* PROBLEM DESCRIPTION: For the entries below, the expected answer is the line with "right eye: (68, 192)", the line with "nose: (72, 195)", and every line between them, exactly as written, and nothing more.

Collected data
◇ ◇ ◇ ◇

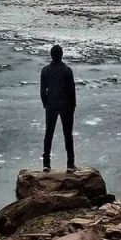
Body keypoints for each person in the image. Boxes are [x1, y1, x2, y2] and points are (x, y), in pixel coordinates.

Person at [40, 44, 76, 173]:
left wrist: (45, 103)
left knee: (48, 134)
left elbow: (43, 90)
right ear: (61, 55)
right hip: (66, 105)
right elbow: (72, 90)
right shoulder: (67, 70)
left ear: (51, 55)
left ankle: (46, 164)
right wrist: (73, 106)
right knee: (68, 135)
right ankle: (70, 164)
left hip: (51, 105)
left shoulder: (45, 70)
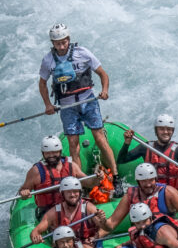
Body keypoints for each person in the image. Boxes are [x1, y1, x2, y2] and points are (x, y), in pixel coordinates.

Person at [38, 23, 120, 184]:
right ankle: (80, 183)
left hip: (88, 102)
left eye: (63, 42)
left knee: (100, 139)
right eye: (57, 43)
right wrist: (48, 104)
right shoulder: (48, 60)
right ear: (52, 43)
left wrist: (105, 90)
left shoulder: (82, 53)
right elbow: (42, 83)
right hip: (67, 107)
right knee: (73, 145)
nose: (61, 46)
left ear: (68, 39)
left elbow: (102, 73)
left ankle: (116, 176)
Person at [100, 162, 178, 233]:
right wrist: (102, 222)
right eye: (144, 181)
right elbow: (112, 223)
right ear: (138, 182)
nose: (148, 184)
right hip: (141, 238)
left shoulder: (168, 192)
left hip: (166, 235)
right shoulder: (130, 196)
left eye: (151, 180)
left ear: (155, 179)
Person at [117, 114, 178, 189]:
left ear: (172, 131)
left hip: (172, 195)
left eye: (169, 129)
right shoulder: (146, 147)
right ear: (156, 131)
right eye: (161, 129)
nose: (166, 132)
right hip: (150, 191)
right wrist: (127, 143)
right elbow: (121, 159)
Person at [18, 135, 91, 218]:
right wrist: (24, 193)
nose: (51, 155)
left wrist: (97, 178)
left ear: (60, 151)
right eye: (48, 153)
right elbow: (23, 190)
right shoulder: (36, 171)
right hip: (49, 211)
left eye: (54, 152)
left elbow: (89, 183)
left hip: (72, 206)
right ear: (43, 153)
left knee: (91, 214)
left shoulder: (71, 166)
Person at [29, 176, 105, 245]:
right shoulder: (54, 213)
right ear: (62, 194)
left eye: (75, 191)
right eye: (68, 192)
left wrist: (96, 237)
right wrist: (36, 237)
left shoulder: (89, 209)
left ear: (80, 193)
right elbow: (36, 231)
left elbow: (106, 227)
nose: (72, 195)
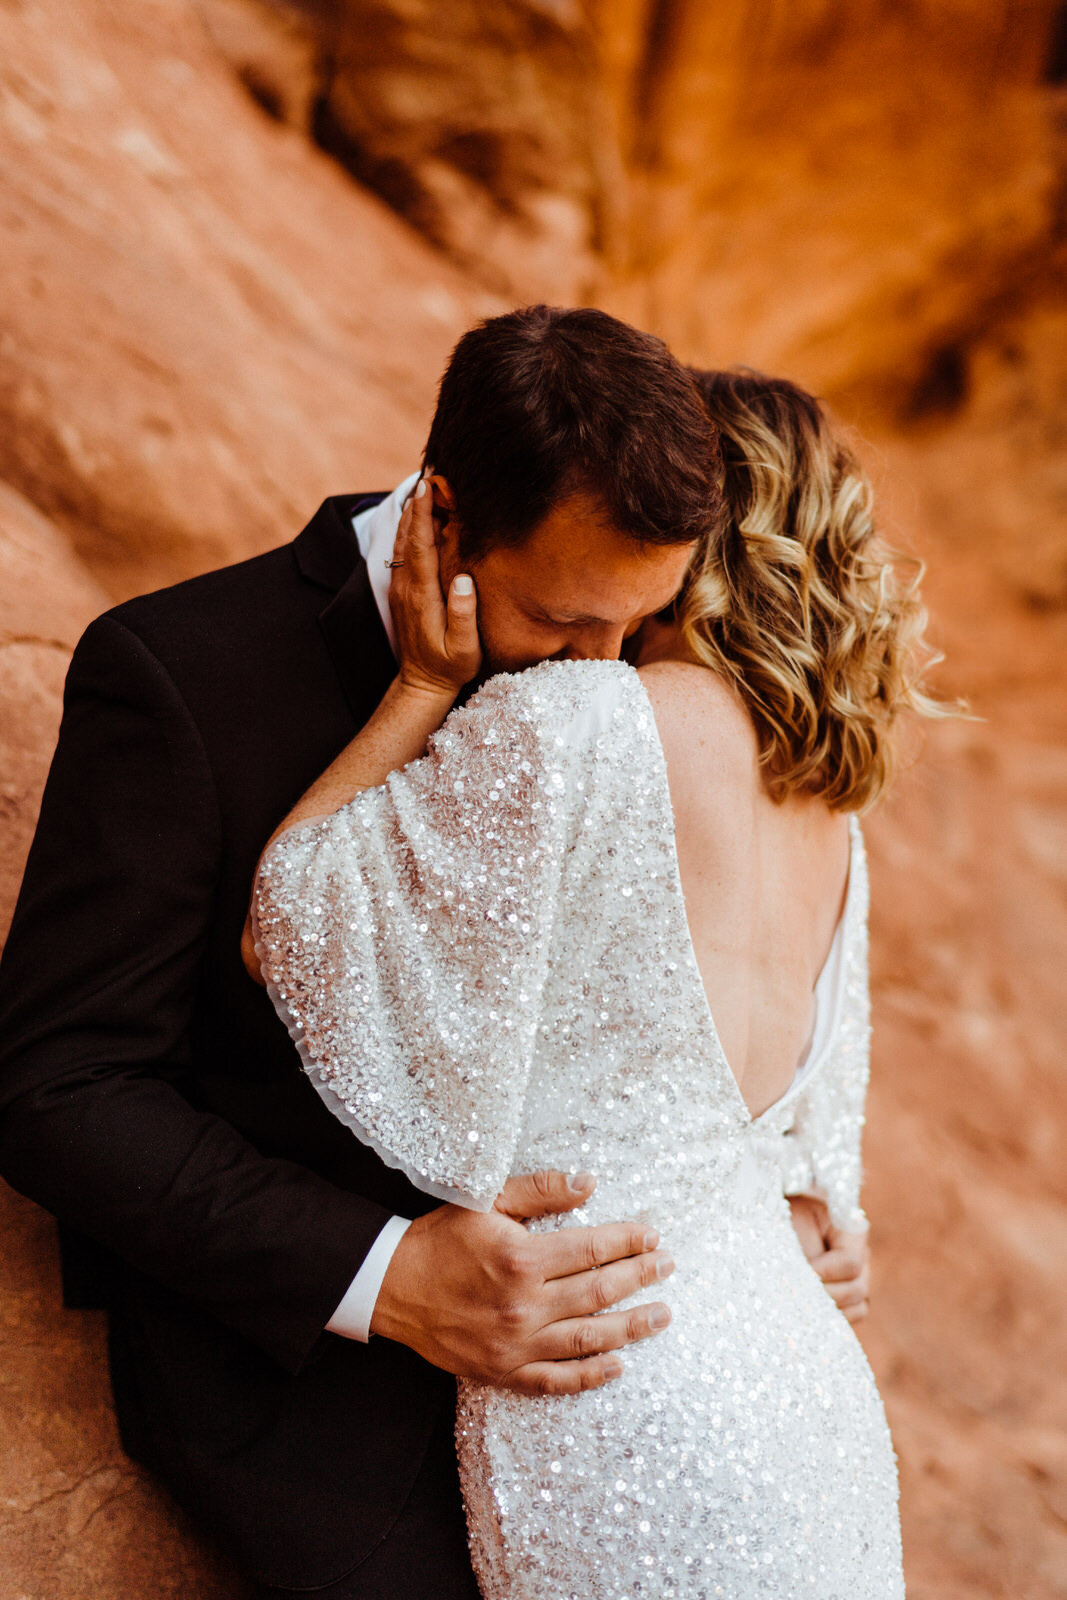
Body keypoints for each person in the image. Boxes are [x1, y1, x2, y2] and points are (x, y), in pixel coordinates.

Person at [0, 305, 866, 1599]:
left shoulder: (636, 699)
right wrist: (389, 1276)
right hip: (326, 1394)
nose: (602, 673)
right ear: (444, 517)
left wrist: (773, 1204)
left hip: (628, 1383)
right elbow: (55, 1085)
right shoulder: (187, 672)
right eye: (563, 623)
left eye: (637, 625)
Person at [247, 364, 943, 1596]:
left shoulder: (586, 721)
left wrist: (419, 686)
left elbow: (294, 918)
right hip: (805, 1399)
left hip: (620, 1374)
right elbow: (806, 1171)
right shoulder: (835, 826)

◇ ◇ ◇ ◇

* ANSWER SPACE:
right eye: (68, 192)
left wrist: (96, 237)
right wrist: (36, 237)
left shoulder: (89, 209)
left ear: (80, 193)
right elbow: (36, 231)
left elbow: (106, 227)
nose: (72, 195)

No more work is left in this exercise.